The Stormous ransomware group says it plans to end its operations after several years of targeting organizations worldwide. The announcement has raised questions across the cybersecurity community, although many researchers remain unconvinced that the group will disappear permanently.
Cybersecurity researcher Ido Cohen first highlighted the announcement after DarkFeed shared a message posted on Stormous’ leak site. According to the statement, the group plans to close its services and erase all data currently stored on its platform before shutting the website down.
The group stated, “We are preparing to end all of our operations and services. Every piece of hosted data will be permanently removed within the next 60 days before this blog is taken offline forever.”
If Stormous follows through, every victim file hosted on its leak site will disappear before the platform goes offline. However, the operators offered no explanation for the decision. They also did not reveal whether members plan to continue cybercriminal activities under another identity.
Stormous Announces Planned Shutdown
The announcement immediately attracted attention because ransomware groups rarely disappear without leaving unanswered questions. Stormous did not explain why it chose to end operations or whether its members intend to retire completely.
The crypto space has seen its share of incidents.

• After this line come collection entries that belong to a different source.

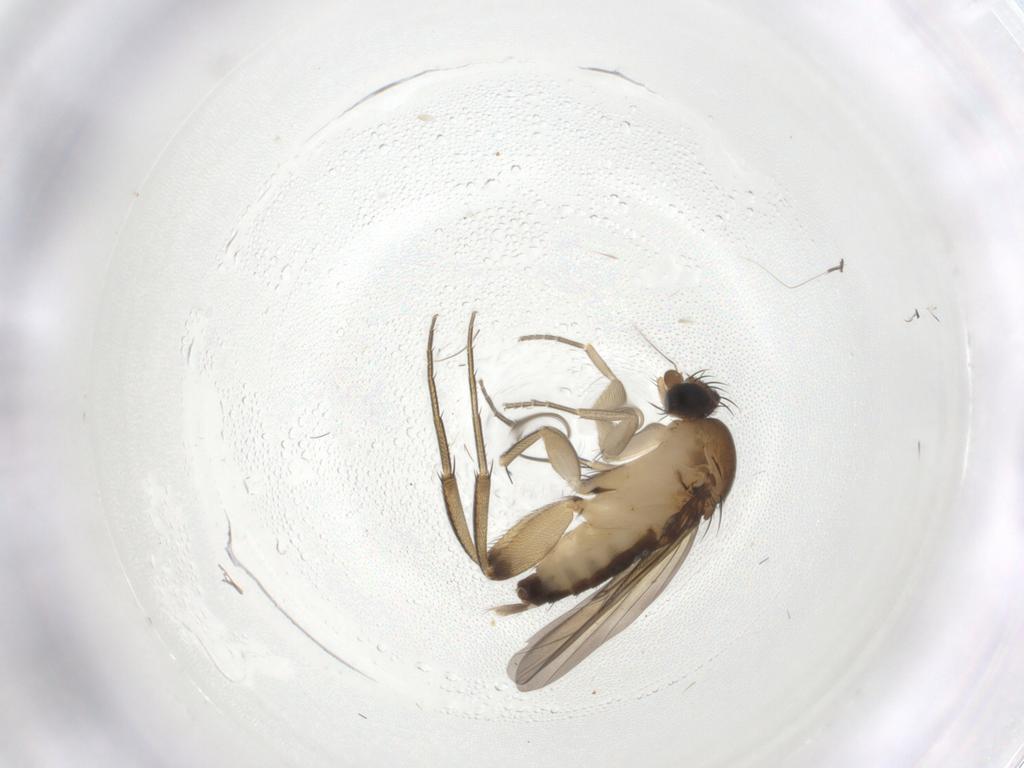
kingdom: Animalia
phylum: Arthropoda
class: Insecta
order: Diptera
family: Phoridae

Thorchain is currently investigating a suspected $11 million exploit after an emergency shutdown.
If the shutdown proceeds as announced, the group’s leak site and every hosted victim file should disappear within 60 days. For now, no independent evidence confirms the operators will follow through with their promise.

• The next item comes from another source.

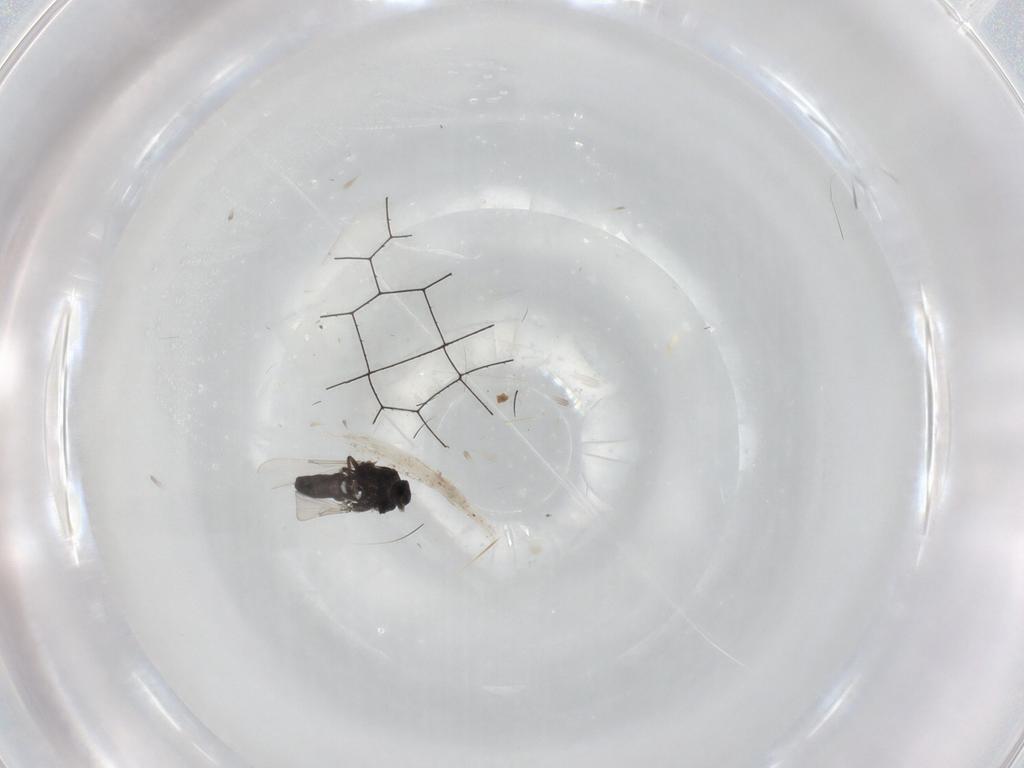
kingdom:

Researchers Remain Skeptical of the Announcement
Many cybersecurity experts remain skeptical because similar announcements have appeared several times across the ransomware ecosystem. Several well-known gangs previously claimed they were closing down before resurfacing under different brands or joining other criminal operations.

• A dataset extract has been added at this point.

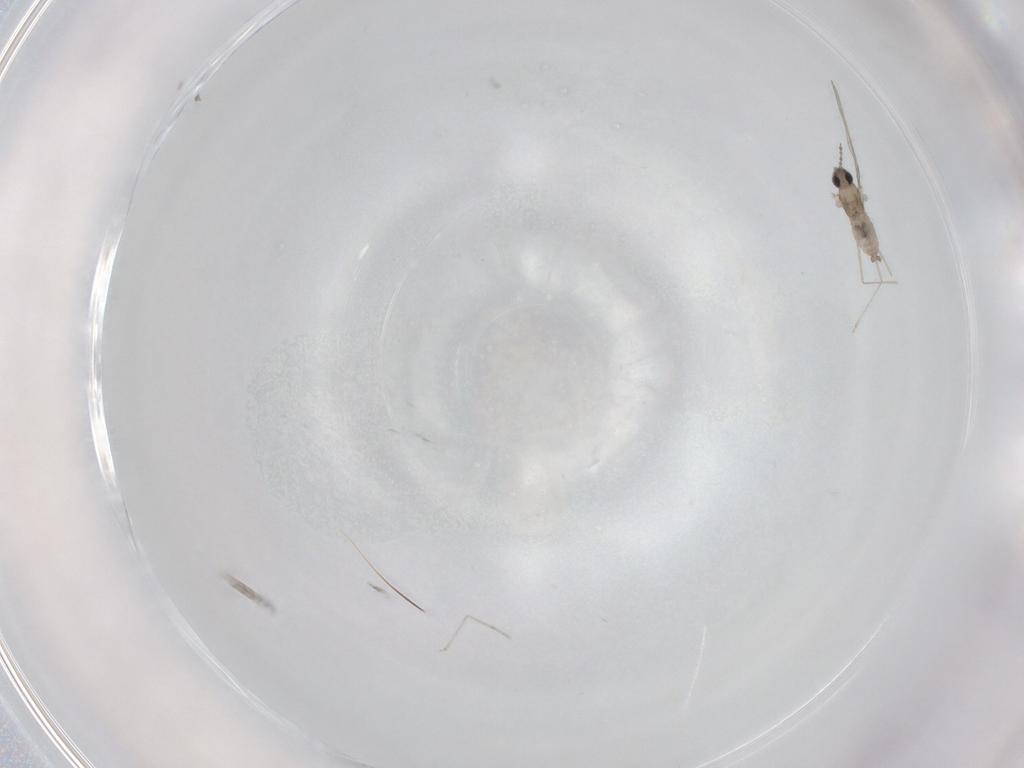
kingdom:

Some groups changed their identities to escape growing law enforcement investigations, international sanctions, or increasing public attention. Others simply rebuilt their infrastructure and resumed attacks with many of the same members and tactics.
Because of that history, researchers believe Stormous’ announcement alone does not prove the operation has permanently ended. Analysts will likely continue tracking the group’s infrastructure, cryptocurrency wallets, affiliates, and online activity throughout the announced shutdown period.
Independent researchers have not confirmed whether the operators genuinely intend to retire. For now, the announcement remains a claim made by Stormous itself. The group’s long-term future will only become clearer after the promised 60-day deadline passes.
Stormous Built a Global Ransomware Operation
Stormous emerged in early 2022 and quickly attracted attention after claiming attacks against organizations across multiple industries. Its reported victims included government agencies, healthcare providers, manufacturers, telecommunications companies, and technology firms operating in several regions.
The ransomware gang relied on a double-extortion strategy throughout its campaigns. It first stole sensitive company data before encrypting systems. The operators then threatened to publish the stolen information unless the victims agreed to pay a ransom.
Threat intelligence researchers estimate Stormous has listed more than 180 victims on its leak site since launching operations. The group has claimed attacks affecting organizations across North America, Europe, Asia, and the Middle East during that period.
Stormous also publicly presented itself as a pro-Russian ransomware operation after the Russia-Ukraine conflict began. Like several similar gangs, it relied on a dedicated leak site to pressure victims whose negotiations failed by exposing stolen corporate information.
If Stormous carries out its promise, one ransomware operation will disappear from the cybercrime landscape. However, history suggests researchers should remain cautious before declaring victory. Several criminal groups have disappeared before returning under completely different names.
Security analysts will continue monitoring Stormous over the coming weeks for signs that its members establish another ransomware brand. Until independent evidence confirms the shutdown, experts believe caution remains the most appropriate response.